Friday, November 19, 2010

We Have Met the Enemy and He is Us: Taking the Train to Zombietown

The Walking Dead has been quite a smash on AMC, which make me gleeful because I think horror is vastly underrated as an art form. But that's a topic for another time. The question is why so popular now? I think one of the reasons is the way that art reflects society, and how society embraces art.

When I was a kid one of the first movies I remember scaring the daylights out of me was 1953's Invaders from Mars, in a which a kid discovers that all the adults he's supposed to trust have in actuality been taken over by aliens. Of course no one believes him. In retrospect the movie is kind of cheesy in the special effects department, but it also has a stark truth about it. There is something utterly terrifying about us not being us.

Elementally, we don't like representations of ourselves that are too close. Ventriloquist dummies, the clockwork Stepford Wives, the mannequins in "The After Hours" from the original Twilight Zone, the inhabitants of the Uncanny Valley. Now take that one step further and hollow us out, fill us with something that is fundamentally not us, or even worse than that, just the absence of us.

In 1968, George Romero directed Night of the Living Dead.  It came at a time when the world was flipping upside down. The Vietnam War, the Civil Rights Movements, the sexual revolution, women's lib. Conventions were being torn down, and all this coming on the heels of the McCarthyite era when there was a commie around every corner, well, people were a tad unsettled.

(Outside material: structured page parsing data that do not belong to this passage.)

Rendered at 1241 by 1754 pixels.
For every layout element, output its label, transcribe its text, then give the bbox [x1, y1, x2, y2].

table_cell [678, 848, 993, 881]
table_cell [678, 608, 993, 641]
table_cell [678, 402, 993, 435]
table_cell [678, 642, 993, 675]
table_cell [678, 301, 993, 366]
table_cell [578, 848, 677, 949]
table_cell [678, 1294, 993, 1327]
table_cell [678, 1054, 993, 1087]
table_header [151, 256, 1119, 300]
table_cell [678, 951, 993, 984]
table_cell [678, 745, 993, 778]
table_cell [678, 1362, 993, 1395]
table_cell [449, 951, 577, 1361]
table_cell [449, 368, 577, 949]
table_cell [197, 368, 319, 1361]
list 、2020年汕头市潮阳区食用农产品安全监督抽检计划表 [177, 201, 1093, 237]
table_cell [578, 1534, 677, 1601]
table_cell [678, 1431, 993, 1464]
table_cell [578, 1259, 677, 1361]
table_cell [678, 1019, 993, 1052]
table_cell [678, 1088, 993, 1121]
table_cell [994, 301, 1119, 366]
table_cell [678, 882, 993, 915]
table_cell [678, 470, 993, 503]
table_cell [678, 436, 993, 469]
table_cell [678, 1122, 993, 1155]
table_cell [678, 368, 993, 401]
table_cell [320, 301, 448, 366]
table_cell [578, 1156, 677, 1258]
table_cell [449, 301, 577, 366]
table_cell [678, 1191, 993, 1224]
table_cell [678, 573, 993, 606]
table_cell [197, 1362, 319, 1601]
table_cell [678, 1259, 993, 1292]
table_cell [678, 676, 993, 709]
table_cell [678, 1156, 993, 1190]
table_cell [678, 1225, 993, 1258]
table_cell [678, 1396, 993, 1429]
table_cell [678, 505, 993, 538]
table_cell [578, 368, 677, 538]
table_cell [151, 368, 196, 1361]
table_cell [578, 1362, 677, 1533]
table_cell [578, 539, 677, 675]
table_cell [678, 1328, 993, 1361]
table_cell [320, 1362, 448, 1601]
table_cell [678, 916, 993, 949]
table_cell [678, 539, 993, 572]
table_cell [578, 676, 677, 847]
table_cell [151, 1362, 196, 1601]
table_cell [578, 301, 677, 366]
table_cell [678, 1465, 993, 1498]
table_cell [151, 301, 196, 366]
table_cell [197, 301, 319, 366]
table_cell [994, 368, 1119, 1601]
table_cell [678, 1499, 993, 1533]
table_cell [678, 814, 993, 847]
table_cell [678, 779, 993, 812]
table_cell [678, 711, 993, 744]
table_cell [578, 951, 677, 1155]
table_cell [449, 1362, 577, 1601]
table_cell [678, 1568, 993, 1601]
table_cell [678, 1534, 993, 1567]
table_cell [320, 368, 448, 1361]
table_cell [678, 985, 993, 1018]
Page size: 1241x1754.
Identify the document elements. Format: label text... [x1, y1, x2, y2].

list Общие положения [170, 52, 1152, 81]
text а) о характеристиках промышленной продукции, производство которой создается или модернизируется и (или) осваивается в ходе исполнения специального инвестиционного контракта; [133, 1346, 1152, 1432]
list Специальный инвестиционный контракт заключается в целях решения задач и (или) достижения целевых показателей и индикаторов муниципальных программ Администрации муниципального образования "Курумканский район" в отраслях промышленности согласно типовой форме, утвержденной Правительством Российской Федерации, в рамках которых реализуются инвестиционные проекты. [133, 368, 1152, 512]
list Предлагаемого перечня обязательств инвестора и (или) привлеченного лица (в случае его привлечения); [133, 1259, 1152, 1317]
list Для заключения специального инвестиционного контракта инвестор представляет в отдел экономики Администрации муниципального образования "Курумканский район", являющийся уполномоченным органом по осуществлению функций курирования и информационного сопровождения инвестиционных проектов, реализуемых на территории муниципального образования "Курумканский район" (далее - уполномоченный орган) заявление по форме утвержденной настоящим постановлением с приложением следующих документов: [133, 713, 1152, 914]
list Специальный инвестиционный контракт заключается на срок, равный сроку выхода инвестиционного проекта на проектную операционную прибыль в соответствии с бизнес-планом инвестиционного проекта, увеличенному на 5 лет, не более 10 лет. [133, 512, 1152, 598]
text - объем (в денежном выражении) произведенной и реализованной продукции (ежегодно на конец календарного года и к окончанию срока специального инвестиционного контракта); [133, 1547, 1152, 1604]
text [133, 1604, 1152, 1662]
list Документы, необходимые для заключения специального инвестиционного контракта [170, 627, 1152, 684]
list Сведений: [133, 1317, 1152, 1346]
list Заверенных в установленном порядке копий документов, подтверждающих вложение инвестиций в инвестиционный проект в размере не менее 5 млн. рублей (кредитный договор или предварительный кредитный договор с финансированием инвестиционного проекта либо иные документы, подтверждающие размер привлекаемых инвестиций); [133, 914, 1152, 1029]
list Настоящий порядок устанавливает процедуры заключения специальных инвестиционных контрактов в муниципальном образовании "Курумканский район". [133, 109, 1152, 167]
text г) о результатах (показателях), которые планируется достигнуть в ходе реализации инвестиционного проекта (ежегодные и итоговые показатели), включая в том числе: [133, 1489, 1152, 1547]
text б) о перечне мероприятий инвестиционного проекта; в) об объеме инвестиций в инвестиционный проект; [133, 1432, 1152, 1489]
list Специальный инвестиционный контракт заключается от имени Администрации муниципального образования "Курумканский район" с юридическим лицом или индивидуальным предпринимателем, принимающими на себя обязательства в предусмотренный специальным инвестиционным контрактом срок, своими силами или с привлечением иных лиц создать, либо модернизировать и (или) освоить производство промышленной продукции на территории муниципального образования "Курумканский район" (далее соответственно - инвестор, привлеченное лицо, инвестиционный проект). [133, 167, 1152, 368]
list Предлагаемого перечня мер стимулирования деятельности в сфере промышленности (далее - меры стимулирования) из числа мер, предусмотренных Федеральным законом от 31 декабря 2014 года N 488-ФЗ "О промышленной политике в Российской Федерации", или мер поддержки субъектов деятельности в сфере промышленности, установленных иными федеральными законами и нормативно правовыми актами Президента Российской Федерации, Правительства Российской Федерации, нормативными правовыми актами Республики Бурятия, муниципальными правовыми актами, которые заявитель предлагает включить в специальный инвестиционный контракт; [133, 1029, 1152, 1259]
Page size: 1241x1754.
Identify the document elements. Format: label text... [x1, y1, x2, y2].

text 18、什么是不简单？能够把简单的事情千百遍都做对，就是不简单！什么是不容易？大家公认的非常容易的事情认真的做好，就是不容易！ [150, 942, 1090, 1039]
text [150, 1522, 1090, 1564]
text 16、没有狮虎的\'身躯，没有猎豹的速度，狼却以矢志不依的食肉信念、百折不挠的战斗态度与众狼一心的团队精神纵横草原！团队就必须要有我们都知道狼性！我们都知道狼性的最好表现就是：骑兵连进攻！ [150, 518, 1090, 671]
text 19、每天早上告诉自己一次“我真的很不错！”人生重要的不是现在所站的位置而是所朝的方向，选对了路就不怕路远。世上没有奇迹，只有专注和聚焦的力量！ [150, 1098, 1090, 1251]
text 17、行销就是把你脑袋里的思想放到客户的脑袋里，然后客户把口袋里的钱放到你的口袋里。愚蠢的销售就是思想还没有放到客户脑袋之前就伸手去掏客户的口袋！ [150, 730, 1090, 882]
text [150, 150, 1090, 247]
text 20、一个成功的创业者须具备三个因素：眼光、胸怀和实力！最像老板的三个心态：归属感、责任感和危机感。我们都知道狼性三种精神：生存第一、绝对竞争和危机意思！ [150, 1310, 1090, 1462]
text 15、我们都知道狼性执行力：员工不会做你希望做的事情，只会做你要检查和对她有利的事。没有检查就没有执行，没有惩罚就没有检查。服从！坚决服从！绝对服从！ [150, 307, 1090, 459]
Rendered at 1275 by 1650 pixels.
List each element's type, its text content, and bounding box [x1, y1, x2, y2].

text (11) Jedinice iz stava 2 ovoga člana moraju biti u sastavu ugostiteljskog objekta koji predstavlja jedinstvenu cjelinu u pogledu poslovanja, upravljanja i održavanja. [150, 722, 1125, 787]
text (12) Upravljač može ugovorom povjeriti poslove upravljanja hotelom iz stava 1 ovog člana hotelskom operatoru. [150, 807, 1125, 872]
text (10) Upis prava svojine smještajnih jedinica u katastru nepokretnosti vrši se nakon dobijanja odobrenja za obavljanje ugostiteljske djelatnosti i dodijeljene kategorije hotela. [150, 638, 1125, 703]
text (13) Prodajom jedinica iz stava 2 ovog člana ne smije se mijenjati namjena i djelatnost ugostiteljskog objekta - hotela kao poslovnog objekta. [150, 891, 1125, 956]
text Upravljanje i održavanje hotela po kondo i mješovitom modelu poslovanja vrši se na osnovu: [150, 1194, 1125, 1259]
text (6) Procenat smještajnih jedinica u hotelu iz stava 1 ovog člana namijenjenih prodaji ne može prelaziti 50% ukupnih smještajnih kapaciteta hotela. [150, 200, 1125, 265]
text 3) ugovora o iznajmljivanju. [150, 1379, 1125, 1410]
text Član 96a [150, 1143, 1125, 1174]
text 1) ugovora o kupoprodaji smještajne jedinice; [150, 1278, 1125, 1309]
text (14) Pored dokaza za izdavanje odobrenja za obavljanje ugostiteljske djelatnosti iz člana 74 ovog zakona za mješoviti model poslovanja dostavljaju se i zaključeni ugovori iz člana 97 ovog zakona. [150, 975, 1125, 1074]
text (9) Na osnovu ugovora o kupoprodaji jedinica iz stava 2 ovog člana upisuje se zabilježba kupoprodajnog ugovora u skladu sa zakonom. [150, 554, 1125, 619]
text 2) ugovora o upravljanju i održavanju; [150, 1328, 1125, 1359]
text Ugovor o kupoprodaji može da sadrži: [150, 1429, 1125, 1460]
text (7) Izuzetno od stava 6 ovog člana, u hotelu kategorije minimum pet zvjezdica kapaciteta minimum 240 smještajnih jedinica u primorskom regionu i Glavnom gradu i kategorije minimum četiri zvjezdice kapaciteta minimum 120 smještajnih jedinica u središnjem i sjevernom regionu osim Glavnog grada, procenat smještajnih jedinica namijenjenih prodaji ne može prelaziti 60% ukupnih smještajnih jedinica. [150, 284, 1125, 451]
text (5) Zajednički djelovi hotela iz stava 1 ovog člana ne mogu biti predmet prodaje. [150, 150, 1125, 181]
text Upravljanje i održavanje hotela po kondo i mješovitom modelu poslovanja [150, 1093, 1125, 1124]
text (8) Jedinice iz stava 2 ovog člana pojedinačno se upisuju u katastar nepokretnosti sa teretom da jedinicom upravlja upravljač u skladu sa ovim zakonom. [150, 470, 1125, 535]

Who do you trust? Your government, your neighbors, your kids, no one over 30?

Night of the Living Dead is an embodiment of the '60s. I take George Romero's word that he pays no attention to subtext when he's making a film. The great thing about subtext is that it sometimes just inserts itself, either by luck, by the quiet working of  the artist's subconscious, or by some unknown machination of the universe. Whatever the case, Night of the Living Dead works as well on a subconscious level as it does on a superficial scare level.  Little zombie girl hacking up her parents with a trowel? She would have just have become a hippie in the Haight, and isn't that really the same thing?  Good ol' boys with guns shooting the hero, who just happens to be black? At a certain point, it doesn't matter what was intended, the art takes on a life of its own.

Romero, the zombie godfather, followed up with Dawn of the Dead, where we  are just shells that consume for the sake of consuming, and Day of the Dead, where the military/industrial complex seems to be the last institution standing, or shambling, if you want to look at it that way.

Romero spawned an entire zombie culture. Without Romero, you have no Sense and Sensibility with Zombies, you have no World War Z, you have no The Walking Dead. Which takes us back to my original question. What about zombies gets under our skin?

Right now, the world is an uncertain place. I was a tiny kid in the '60s, so I don't remember it all that well, but it seems like a lot of the things we thought were settled are unsettled. I sure as hell feel nervous. We have come to divide, to another point in time where the populace has fallen into a "them versus us" trap.

The zombie is an all-purpose monster. It's a blank canvas you can spatter with the guts of whatever scares you the most. You're a right-winger? Why the zombie can stand in for every brown/gay/liberal/foreign invader who's come to wrench away everything you hold dear. There are hordes of them. And they keep coming. The only way to protect yourself is to hole up with your guns. You a left-winger? The zombie is the unthinking/unbending/unreasoning/unempathetic other, who can't be argued with, who can't be swayed with decency, who only acts out of the basest instincts. It only wants to destroy you. And the worst thing of all, the absolute worst thing, sometimes that unswayable alien other is right there with you, it's your mom or your husband or your kid.

Apocalyptic fiction has been popular since the Bible. It's a test run, just in case. It's a release valve.  It's a way to play out our fears and walk away at the end of the page, at the end of the episode. A zombie apocalypse is the worst we can image, because it means we are our own destruction, we will devour ourselves.

There is one single thing that every being on earth shares. We all die. We all are dust in the end. Whatever your religion, whatever your belief system, no one really knows what makes us us. And when we cease to be here, where we go. We're all supposed to be wonderful unique snowflakes, but what if in the end we're just meat puppets?  The horror of severing our "us" from our bodies has been around since we first walked out of the caves and told tales around the fire. It's there in "The Monkey's Paw," it's there when the father buries Gage in the Pet Semetary, even after he saw what happened to the cat. It's there when Boris Karloff's monster utters, "We belong dead."

The fitful dead are with us always, and they're not going away anytime soon.

(Next Installment: There's No Crying in Zombietown)


Pop culture recommendation: any iteration of Ray Bradbury's "Mars is Heaven." If you can find the original radio play, it might actually kill you.